- **Try it**: Output only the span of lines that begins at the line containing "388 238 8.95" and ends at the last line of the data, both included, exactly as they appear.

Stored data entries

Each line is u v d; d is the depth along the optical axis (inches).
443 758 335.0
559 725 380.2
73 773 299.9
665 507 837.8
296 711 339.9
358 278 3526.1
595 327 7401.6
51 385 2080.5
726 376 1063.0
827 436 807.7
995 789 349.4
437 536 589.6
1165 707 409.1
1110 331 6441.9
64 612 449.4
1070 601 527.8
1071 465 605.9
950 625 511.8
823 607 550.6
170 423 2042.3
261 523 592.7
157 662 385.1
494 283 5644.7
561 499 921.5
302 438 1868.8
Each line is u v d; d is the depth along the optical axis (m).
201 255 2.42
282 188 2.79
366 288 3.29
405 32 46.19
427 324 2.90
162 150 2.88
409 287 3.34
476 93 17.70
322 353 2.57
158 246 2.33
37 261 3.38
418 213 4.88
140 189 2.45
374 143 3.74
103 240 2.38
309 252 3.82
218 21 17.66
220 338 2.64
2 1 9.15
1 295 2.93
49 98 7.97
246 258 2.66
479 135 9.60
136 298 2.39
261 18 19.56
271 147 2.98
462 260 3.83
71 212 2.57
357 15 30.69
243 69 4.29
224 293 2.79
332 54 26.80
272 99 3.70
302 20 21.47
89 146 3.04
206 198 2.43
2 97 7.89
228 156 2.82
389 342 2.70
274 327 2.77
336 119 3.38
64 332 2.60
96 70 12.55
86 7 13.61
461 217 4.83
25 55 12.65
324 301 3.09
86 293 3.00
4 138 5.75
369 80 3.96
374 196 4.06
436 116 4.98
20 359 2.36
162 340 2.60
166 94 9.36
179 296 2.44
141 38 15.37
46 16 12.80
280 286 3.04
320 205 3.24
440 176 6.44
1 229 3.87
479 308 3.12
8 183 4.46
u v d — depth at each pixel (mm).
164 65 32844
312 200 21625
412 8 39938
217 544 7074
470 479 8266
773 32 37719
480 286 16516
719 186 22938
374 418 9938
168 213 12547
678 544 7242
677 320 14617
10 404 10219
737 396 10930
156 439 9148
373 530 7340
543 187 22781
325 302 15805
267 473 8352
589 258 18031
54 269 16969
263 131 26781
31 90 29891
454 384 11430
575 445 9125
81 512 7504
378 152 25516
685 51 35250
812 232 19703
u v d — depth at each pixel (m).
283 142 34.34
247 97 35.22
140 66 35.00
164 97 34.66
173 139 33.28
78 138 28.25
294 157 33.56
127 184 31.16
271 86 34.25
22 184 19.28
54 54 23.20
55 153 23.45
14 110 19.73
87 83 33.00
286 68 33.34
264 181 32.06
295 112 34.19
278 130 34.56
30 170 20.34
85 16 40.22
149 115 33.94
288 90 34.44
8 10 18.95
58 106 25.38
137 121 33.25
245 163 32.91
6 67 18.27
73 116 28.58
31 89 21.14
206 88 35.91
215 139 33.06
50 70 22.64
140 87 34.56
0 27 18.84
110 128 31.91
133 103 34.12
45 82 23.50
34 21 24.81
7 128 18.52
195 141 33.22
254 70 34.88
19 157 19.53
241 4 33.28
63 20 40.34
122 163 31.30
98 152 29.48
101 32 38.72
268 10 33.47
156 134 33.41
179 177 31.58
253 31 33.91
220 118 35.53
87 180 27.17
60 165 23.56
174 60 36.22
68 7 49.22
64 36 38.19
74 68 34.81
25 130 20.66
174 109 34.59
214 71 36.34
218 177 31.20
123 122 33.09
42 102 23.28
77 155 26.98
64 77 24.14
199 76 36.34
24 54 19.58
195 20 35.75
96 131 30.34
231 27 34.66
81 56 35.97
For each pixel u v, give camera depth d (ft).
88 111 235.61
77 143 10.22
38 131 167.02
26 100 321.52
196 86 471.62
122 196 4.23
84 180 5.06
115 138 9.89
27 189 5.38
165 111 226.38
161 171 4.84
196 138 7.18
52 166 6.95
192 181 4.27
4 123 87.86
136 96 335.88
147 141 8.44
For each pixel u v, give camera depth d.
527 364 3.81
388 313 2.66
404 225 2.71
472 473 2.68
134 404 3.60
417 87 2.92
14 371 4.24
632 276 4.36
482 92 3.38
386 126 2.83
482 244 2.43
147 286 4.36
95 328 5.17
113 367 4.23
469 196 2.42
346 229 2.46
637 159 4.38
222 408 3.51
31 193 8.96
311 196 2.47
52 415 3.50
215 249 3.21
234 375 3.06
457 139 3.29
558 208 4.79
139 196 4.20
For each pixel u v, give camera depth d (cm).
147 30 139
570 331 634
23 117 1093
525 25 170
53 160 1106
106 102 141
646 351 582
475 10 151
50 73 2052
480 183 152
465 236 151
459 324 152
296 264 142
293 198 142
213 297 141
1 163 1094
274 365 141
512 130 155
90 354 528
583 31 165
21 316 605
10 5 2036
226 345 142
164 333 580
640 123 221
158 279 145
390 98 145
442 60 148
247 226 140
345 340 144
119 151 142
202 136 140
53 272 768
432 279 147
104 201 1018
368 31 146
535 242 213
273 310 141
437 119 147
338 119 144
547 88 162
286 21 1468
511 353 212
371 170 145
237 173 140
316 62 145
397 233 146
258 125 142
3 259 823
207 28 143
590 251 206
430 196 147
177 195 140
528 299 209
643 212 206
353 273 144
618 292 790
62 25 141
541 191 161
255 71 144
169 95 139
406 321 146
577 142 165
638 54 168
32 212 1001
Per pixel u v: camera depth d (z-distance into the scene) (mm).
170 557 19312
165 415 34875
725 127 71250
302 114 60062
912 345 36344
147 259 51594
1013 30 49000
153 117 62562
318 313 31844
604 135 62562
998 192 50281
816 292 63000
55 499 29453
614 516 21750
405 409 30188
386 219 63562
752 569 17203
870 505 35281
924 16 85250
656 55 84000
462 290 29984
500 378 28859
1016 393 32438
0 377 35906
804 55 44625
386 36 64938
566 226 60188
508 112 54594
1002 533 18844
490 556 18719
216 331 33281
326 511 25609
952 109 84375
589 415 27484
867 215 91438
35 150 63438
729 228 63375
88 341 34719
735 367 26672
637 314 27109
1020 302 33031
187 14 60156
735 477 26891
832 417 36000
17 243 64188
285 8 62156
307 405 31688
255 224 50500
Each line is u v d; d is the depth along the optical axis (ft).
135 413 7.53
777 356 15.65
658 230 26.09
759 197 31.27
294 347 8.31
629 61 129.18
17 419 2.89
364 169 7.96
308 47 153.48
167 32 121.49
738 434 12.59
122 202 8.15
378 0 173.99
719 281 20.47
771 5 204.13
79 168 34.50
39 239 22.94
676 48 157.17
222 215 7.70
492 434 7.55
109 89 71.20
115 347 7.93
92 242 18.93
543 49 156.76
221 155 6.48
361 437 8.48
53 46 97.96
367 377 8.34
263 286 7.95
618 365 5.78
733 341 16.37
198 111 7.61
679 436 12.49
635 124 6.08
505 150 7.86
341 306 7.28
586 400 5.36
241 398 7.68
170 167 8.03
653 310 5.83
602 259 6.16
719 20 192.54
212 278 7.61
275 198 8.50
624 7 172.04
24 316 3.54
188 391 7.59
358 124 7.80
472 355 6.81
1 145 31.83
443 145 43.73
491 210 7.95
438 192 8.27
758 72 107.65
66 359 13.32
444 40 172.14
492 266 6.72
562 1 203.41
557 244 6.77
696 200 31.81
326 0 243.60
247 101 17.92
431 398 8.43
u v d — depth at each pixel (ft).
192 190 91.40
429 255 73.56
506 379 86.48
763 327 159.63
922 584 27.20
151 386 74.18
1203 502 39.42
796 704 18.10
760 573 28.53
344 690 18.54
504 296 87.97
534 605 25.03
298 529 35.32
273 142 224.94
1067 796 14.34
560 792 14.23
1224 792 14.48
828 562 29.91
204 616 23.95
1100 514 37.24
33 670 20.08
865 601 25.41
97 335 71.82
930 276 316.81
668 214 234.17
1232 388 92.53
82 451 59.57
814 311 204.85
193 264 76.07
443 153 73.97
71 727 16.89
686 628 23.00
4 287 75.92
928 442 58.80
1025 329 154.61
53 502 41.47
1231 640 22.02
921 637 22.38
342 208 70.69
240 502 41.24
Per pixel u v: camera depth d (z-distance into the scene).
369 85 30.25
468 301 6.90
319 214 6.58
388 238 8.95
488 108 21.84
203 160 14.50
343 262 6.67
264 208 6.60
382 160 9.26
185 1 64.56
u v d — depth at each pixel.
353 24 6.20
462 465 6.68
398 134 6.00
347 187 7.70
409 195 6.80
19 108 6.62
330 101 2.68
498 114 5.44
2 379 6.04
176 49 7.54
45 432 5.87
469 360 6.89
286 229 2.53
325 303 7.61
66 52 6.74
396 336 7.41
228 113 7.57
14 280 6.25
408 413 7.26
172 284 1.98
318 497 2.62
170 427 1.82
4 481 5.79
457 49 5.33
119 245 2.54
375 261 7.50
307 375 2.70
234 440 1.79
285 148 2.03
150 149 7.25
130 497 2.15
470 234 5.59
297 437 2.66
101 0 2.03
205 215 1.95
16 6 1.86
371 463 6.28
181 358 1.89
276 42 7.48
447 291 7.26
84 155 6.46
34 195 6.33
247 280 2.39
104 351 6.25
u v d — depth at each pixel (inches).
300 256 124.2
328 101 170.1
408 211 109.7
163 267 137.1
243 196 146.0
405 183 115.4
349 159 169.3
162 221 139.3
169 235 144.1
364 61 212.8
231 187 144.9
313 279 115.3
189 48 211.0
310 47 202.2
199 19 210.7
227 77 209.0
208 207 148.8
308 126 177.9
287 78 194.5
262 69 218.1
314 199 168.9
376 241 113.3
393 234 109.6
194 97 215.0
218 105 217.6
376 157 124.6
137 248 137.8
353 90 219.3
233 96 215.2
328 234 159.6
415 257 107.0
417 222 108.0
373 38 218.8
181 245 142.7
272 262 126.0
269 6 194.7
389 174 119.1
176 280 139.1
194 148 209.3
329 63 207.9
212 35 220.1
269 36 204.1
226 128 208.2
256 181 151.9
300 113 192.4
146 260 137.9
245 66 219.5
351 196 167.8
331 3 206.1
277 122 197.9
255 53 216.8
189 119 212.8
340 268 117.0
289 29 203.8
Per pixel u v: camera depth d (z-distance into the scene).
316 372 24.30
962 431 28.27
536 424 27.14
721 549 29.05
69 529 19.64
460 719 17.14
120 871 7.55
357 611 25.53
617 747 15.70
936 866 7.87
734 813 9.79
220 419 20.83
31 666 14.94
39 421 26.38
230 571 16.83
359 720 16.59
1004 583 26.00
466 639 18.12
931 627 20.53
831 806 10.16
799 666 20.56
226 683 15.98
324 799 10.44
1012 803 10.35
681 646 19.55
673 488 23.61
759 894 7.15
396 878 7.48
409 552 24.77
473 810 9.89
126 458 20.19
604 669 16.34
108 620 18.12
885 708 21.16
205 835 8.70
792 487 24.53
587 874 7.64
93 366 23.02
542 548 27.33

- **Answer space**:
388 238 8.95
488 108 21.84
203 160 14.50
343 262 6.67
264 208 6.60
382 160 9.26
185 1 64.56
u v d — depth at each pixel.
353 24 6.20
462 465 6.68
398 134 6.00
347 187 7.70
409 195 6.80
19 108 6.62
330 101 2.68
498 114 5.44
2 379 6.04
176 49 7.54
45 432 5.87
469 360 6.89
286 229 2.53
325 303 7.61
66 52 6.74
396 336 7.41
228 113 7.57
14 280 6.25
408 413 7.26
172 284 1.98
318 497 2.62
170 427 1.82
4 481 5.79
457 49 5.33
119 245 2.54
375 261 7.50
307 375 2.70
234 440 1.79
285 148 2.03
150 149 7.25
130 497 2.15
470 234 5.59
297 437 2.66
101 0 2.03
205 215 1.95
16 6 1.86
371 463 6.28
181 358 1.89
276 42 7.48
447 291 7.26
84 155 6.46
34 195 6.33
247 280 2.39
104 351 6.25
u v d — depth at each pixel (inches).
300 256 124.2
328 101 170.1
408 211 109.7
163 267 137.1
243 196 146.0
405 183 115.4
349 159 169.3
162 221 139.3
169 235 144.1
364 61 212.8
231 187 144.9
313 279 115.3
189 48 211.0
310 47 202.2
199 19 210.7
227 77 209.0
208 207 148.8
308 126 177.9
287 78 194.5
262 69 218.1
314 199 168.9
376 241 113.3
393 234 109.6
194 97 215.0
218 105 217.6
376 157 124.6
137 248 137.8
353 90 219.3
233 96 215.2
328 234 159.6
415 257 107.0
417 222 108.0
373 38 218.8
181 245 142.7
272 262 126.0
269 6 194.7
389 174 119.1
176 280 139.1
194 148 209.3
329 63 207.9
212 35 220.1
269 36 204.1
226 128 208.2
256 181 151.9
300 113 192.4
146 260 137.9
245 66 219.5
351 196 167.8
331 3 206.1
277 122 197.9
255 53 216.8
189 119 212.8
340 268 117.0
289 29 203.8
Per pixel u v: camera depth d (z-distance into the scene).
316 372 24.30
962 431 28.27
536 424 27.14
721 549 29.05
69 529 19.64
460 719 17.14
120 871 7.55
357 611 25.53
617 747 15.70
936 866 7.87
734 813 9.79
220 419 20.83
31 666 14.94
39 421 26.38
230 571 16.83
359 720 16.59
1004 583 26.00
466 639 18.12
931 627 20.53
831 806 10.16
799 666 20.56
226 683 15.98
324 799 10.44
1012 803 10.35
681 646 19.55
673 488 23.61
759 894 7.15
396 878 7.48
409 552 24.77
473 810 9.89
126 458 20.19
604 669 16.34
108 620 18.12
885 708 21.16
205 835 8.70
792 487 24.53
587 874 7.64
93 366 23.02
542 548 27.33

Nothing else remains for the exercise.